A consideration of the object of giving a party the right to redeem, and of the rules governing the equity of redemption as it existed independent of statute, confirm the views here contended for. The object of giving the right to redeem is to enable a party having an interest in the property to remove an encumbrance prior to his own, and thus make his own interest beneficial. Hence it was only those who had a subsequent or subordinate interest in the property who had the equity of redemption, and it was only from encumbrances prior to his own, and which might cut out his own, that a party could redeem. A person could not redeem from an encumbrance subsequent to his own, because it could never prejudice him; and the act of a man’s redeeming from himself was unheard of, because a senseless and useless act. Moreover, the rule of equity which required a party who filled a bill to redeem, to pay all liens prior to his own, held by the party from whom he sought to redeem, is a familiar one. Now, while the right of redemption after sale is a purely statutory right, which depends wholly upon the statute, yet it is to be presumed that the law-makers, in framing the statute, understood and had in mind these familiar principles, and designed, as far as circumstances would permit, to follow the analogies of existing rules governing the equity of redemption; and in requiring a creditor who redeemed “to pay all liens prior to his own, held by the party from whom the redemption is made,” I think they had in mind the rule of equity referred to. There was an additional reason, too, why a creditor who redeemed should, under the statute, be required to pay all liens prior to his own, held by the party from whom he redeemed. Such a redemption does not annul the sale, but operates as an assignment to the redemptioner of the right acquired under such sale. Hence, if not paid at the time of redemption, all these liens would be entirely cut off.

*439An examination of the history of a similar statute in the state of California, and of the decisions of the courts of that state, under it, tends very strongly to support the construction of our own statute now contended for. Vandyke v. Herman, 3 Cal. 295; Knight v. Fair, 9 Cal. 117; Sharp v. Miller, 47 Cal. 82.

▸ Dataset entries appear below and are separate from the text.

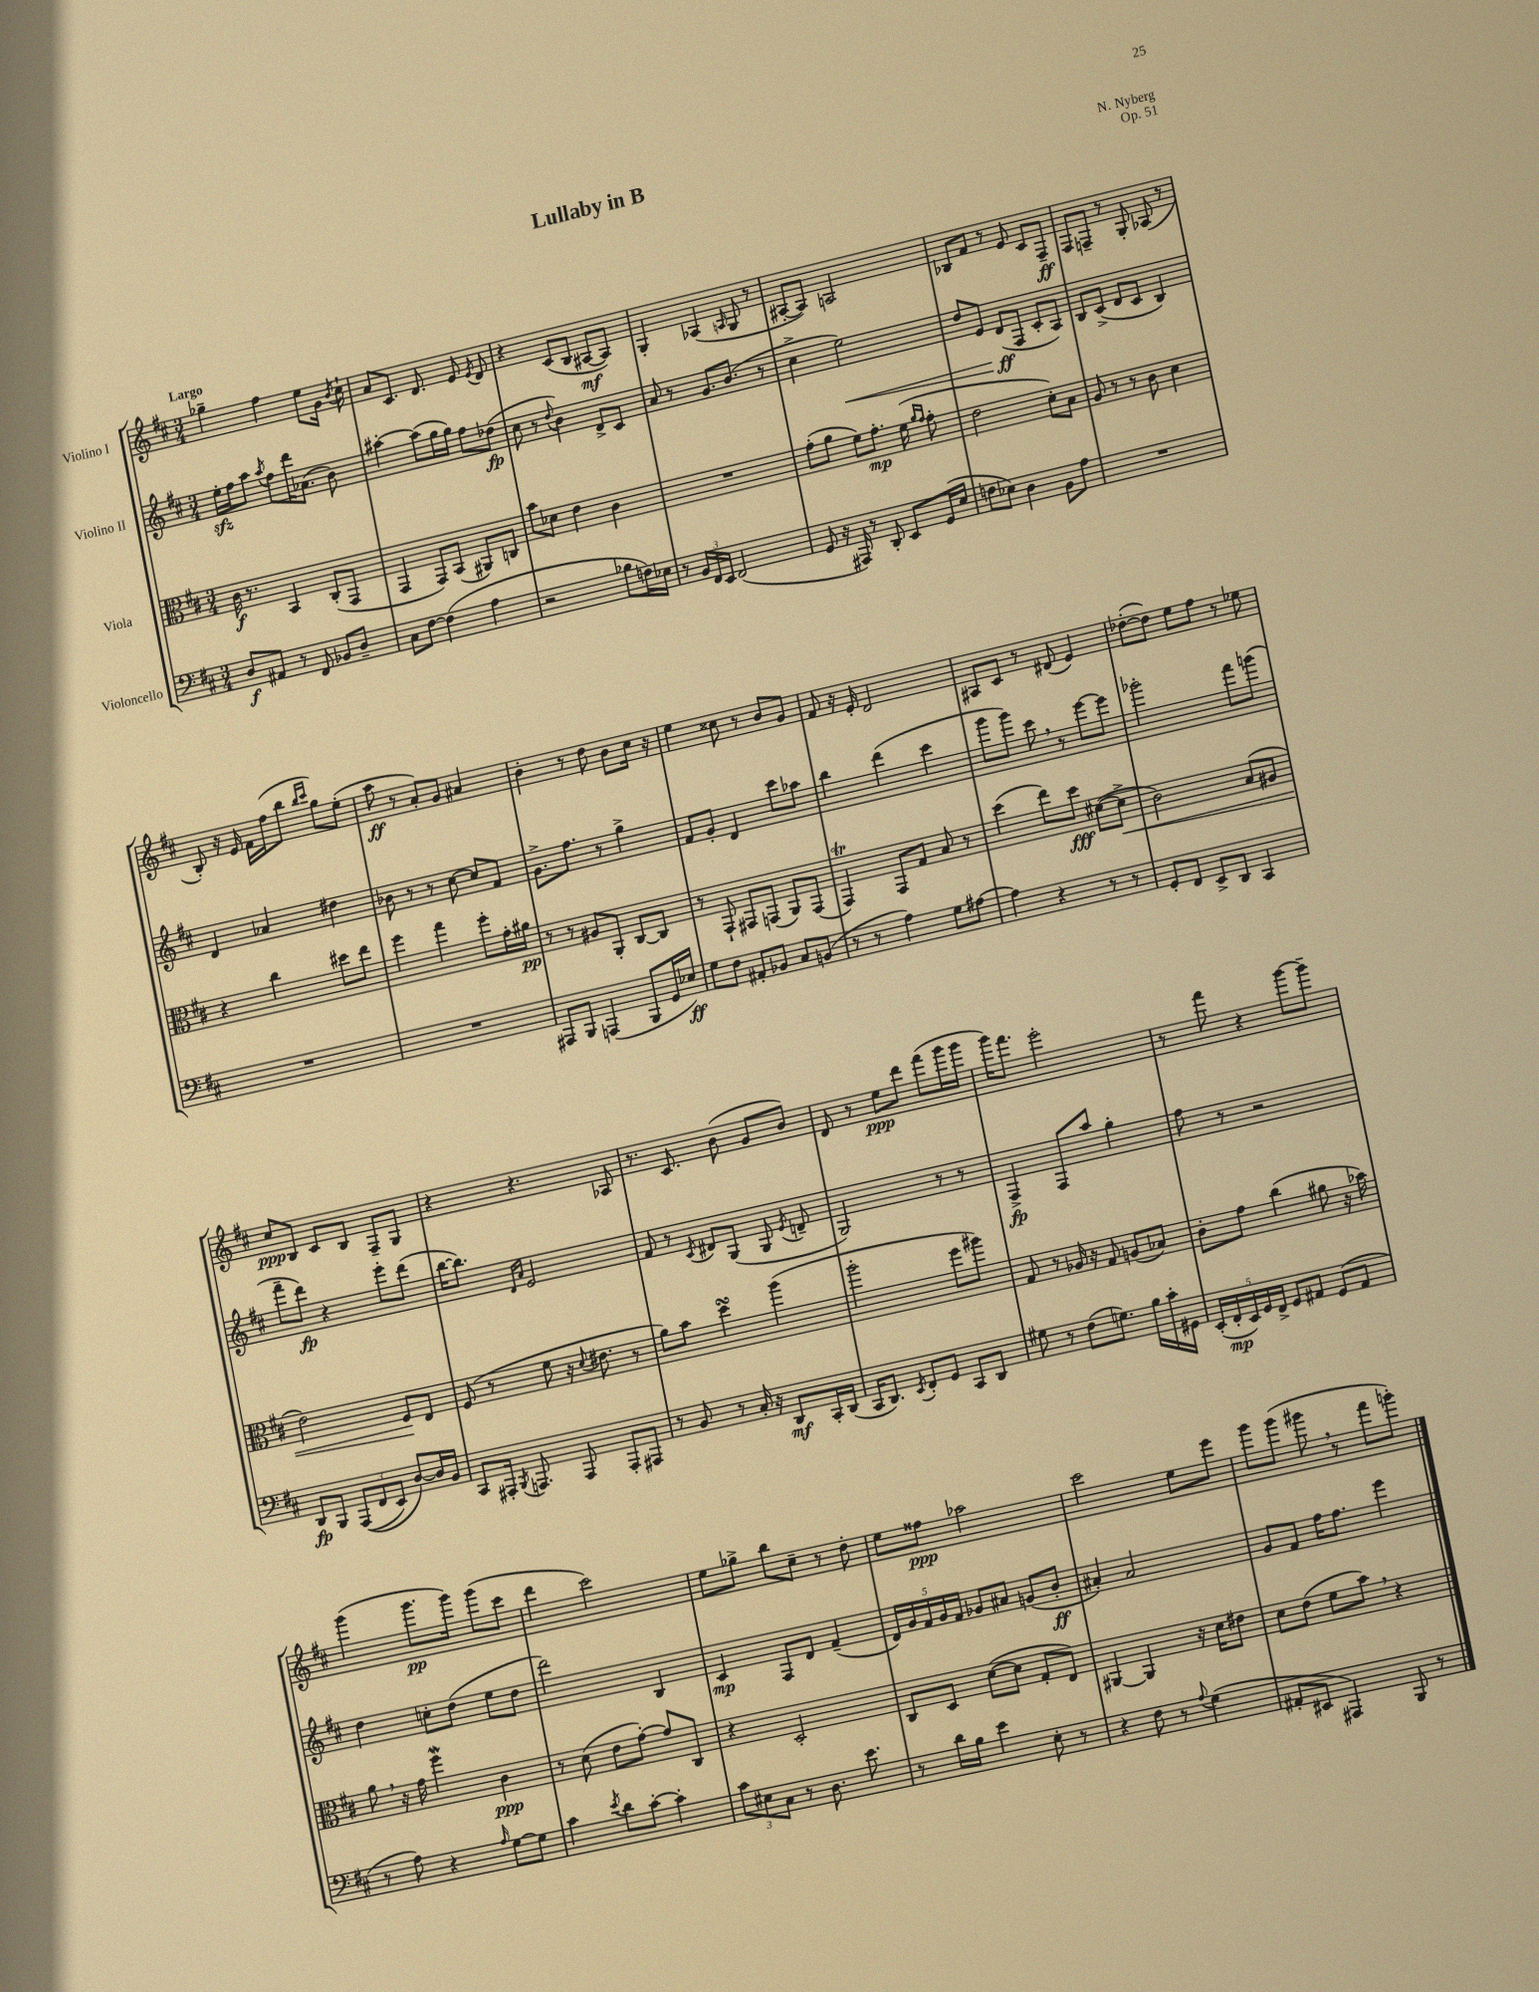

**kern	**kern	**kern	**kern
*staff4	*staff3	*staff2	*staff1
*clefF4	*clefC3	*clefG2	*clefG2
*k[f#c#]	*k[f#c#]	*k[f#c#]	*k[f#c#]
*M3/4	*M3/4	*M3/4	*M3/4
8D	16c#	16ee'	4gg-~
.	8.r	16ff#	.
8AA#	.	8aa	.
.	.	8qaa	.
8r	4BB	8ff#	4ff#
8FF#	.	16ddd	.
.	.	(8.a-	.
8BB-	(8C#'	.	8ee
8D~	8GG	8b)	16g
.	.	.	8qb
.	.	.	16cc#`
=	=	=	=
8C#	4GG	[4aa#'	8a
[8F#	.	.	8.c#
(4F#]	8GG)	(8aa#]	.
.	.	.	8.d
.	(8BB	16gg	.
.	.	16gg)	.
4A	8AA#)	8ff#	8e
.	.	.	8qe
.	8C	(8dd-	8d
=	=	=	=
2r	8b	8cc#	4r
.	8d-	8r	.
.	.	8qqdd	.
.	4e	4b)	(8c#
.	.	.	8B
8B-	4c#	8d^	[8A#
16F)	.	8c#	8A#])
16E-	.	.	.
=	=	=	=
8r	2.r	8a	4G'
24BB	.	8r	.
24FF#	.	.	.
24EE	.	.	.
(2FF#	.	8.g	(4A-
.	.	(8.b	.
.	.	.	16qqA
.	.	.	8G
.	.	8r	8r
=	=	=	=
8GG	(8g'	4cc#^	[8A#'
16r	8a	.	8A#])
16AAA#)	.	.	.
8r	8f#)	2ee)	2A
8DD'	8.g'	.	.
8EE	.	.	.
.	(16f#	.	.
.	16qqa	.	.
.	16qqg	.	.
(16GG	8g'	.	.
16E	.	.	.
=	=	=	=
8F	2e	8dd	8B-
8E-)	.	8e	8f#
4D	.	(8d	8r
.	.	8F#	8e
8BB	8d')	8c#'	8c#
8A	8B	8A)	8F#~
=	=	=	=
2.r	8A	8B	8F#
.	8r	(8c#^	8F~
.	8r	8d	8r
.	8c#	8c#	8G'
.	4d	4B)	(8A-
.	.	.	8r
=	=	=	=
2.r	4r	4d	8B')
.	.	.	16r
.	.	.	16e
.	4cc#	4a-	16f#
.	.	.	(16ff#
.	.	.	8bb
.	.	.	16qqbb
.	.	.	16qqccc#
.	8dd#	4dd#	8gg)
.	8ee	.	(8ee'
=	=	=	=
2.r	4ff#	8b-	8aa
.	.	8r	8r
.	4gg	8r	8a')
.	.	[8cc#	8g
.	8ff#'	8cc#]	4a#
.	16g'	8f#	.
.	16a#	.	.
=	=	=	=
8AAA#	8r	8.g^	4b'
8BBB	8r	.	.
.	.	8.ff#	.
(4AAA	8A#	.	8r
.	8AA'	8r	8dd
8BBB	[8C#	4gg^	8b
16GG	8C#]	.	16cc#
16E-)	.	.	16r
=	=	=	=
8G	8r	8f#	4ee
8F#	8GG`	8g'	.
8AA#'	8GG#	4d	8cc##
8BB-	(8GG	.	8r
8C#	8AA)	8ccc#	8b
(8BB	(8GG	8aa-	8g
=	=	=	=
8r	4GG)	4bb	8f#
8r	.	.	16r
.	.	.	16e'
4A)	8GG	(4ddd	2d
.	8G	.	.
8G	8B	4ccc#	.
[8A#	8r	.	.
=	=	=	=
4A#]	(4dd	8ggg	8A#
.	.	8ggg)	8c#
4r	8ee)	8ccc#	8r
.	8dd	8r	(8d#
8r	([8d#	[8eee	4e)
8r	8d#^]	8eee]	.
=	=	=	=
8GG'	2c#)	2ggg-'	([8dd-'
8FF#	.	.	8dd-])
8EE^	.	.	8ee
8DD	.	.	8ff#
4CC#	(8B	8fff#	8r
.	8A#	(8ggg	8ee-
=	=	=	=
8DD	2e)	8fff#~	8cc#
8BBB	.	8ddd)	8B
&((12AAA	.	4r	8c#
12FF#	.	.	.
.	.	.	8B
12EE)	.	.	.
[8D&)	8F#	8eee'	8F#~
16D]	8E	(8ddd	8G
16BB	.	.	.
=	=	=	=
8CC#	(8F#	[16bb	4r
.	.	8.bb])	.
16AAA#'	8r	.	.
8qBBB	.	.	.
8.AAA	.	.	.
.	.	16qqd	.
.	.	16qqa	.
.	8f#	2e	4.r
8AAA	16r	.	.
.	8qqd	.	.
.	8.e#	.	.
8AAA'	.	.	.
8AAA#	8r	.	8A-
=	=	=	=
8r	8a)	8f#	8.r
8BB	8b	8r	.
.	.	.	8.c#
.	.	8qc#	.
8r	4dd	8d#	.
16C#'	.	(8G	(8b
16r	.	.	.
8DD	(4aa	8G	8g
.	.	8qe	.
16CC#'	.	8d~	8b)
(16DD	.	.	.
=	=	=	=
16CC#	2aa'	2G)	8d
8.DD)	.	.	.
.	.	.	8r
8qEE	.	.	.
8FF#'	.	.	8ee
8GG	.	.	8ddd
8CC#	8ff#	8r	(8fff#
8DD	8aa#)	8r	16ggg
.	.	.	16ggg
=	=	=	=
8G#	8G	4F#^	16ggg)
.	.	.	8.fff#
8r	8r	.	.
(8F#	16A-	8F#	2eee'
.	16r	.	.
8.G)	8G	8aa	.
.	(8A	4gg'	.
16B	.	.	.
16c#'	8B-)	.	.
16GG#	.	.	.
=	=	=	=
(20EE'	8c#'	8ff#	8r
20FF#'	.	.	.
20EE)	.	.	.
.	8g	8r	8fff#
20GG	.	.	.
20FF#^	.	.	.
8GG	(4cc#	2r	4r
8AA#	.	.	.
(8GG	8a#	.	[8ggg
8AA#	16r	.	8ggg~]
.	16b-)	.	.
=	=	=	=
8r	8a	4dd	(4ggg
8A)	16r	.	.
.	16g	.	.
4r	4ff#	8cc'	8.ggg
.	.	(8dd	.
.	.	.	16ggg)
16qqA	.	.	.
[8G	4c#	8ee	(8ggg
8G]	.	8dd	8ccc#
=	=	=	=
4c#	8r	2ddd)	4ddd
.	(8d	.	.
8qe	.	.	.
8d	8e	.	2ccc#)
[8c#'	[8g')	.	.
4c#']	8g]	4B	.
.	8C#	.	.
=	=	=	=
12c#	4r	4c#	8ee
12E#	.	.	.
.	.	.	8gg-^
12C#	.	.	.
8r	2D'	8F#	8bb
8.D	.	8d	8cc#~
.	.	(4f#~	8r
8.e	.	.	.
.	.	.	8dd'
=	=	=	=
8r	8C#	20d)	8ee
.	.	20g	.
.	.	20f#	.
16d	8D	.	8ff##
.	.	20g	.
16B	.	.	.
.	.	20f#	.
4e	([8d	8g-	2aa-
.	8d]	8a#	.
8E'	8G'	(8g	.
8r	8E)	8b'	.
=	=	=	=
4r	[4AA#	4a#')	2ccc#
8F#	4AA#]	2a#	.
8r	.	.	.
8qqA	.	.	.
(4G	16r	.	8ee
.	16d	.	.
.	8e#	.	8eee
=	=	=	=
8AA#'	8d	8g	8ggg
8EE#	(8e	8f#	(8ggg
4AAA#)	8f#	16ff#	8ggg#
.	.	8.ff#	.
.	8b)	.	8r
8BBB	4r	4eee	8fff#
8r	.	.	8ggg')
==	==	==	==
*-	*-	*-	*-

It may be suggested that the decision in Pamperin v. Scanlan has become a law of property, and therefore, even if erroneous, should stand. There is some force in this suggestion, and generally such a consideration should be controlling. But I am satisfied that the doctrine laid down in that case will work mischievously, and will, in many cases, as in the present ease, make the statute a puerile absurdity; for if there be any reason why the plaintiff, who purchased at the execution sales on both the first and second judgments, was required to redeem from himself, on the sale under the execution on the first judgment, in order to prevent his interest acquired under the other execution sale from being cut off by a redemption by de-fendent under a third judgment, I have failed to discover it. What benefit could such an idle act be to anybody ? The decision in Pamperin v. Scanlan has been so recently rendered that it is not probable that it has been followed to any great extent as a rule of property. But such a decision is necessarily retroactive, and applies to redemp-tions made before, as well as those made since, it was made. Therefore, the evils to result from allowing it to stand will probably be greater than those that will follow from its being overruled. My judgment is that it should be promptly overruled. It can work no hardship to defendant, because his attempted redemption was made before the decision of that case, and hence he cannot urge that he was misled by it.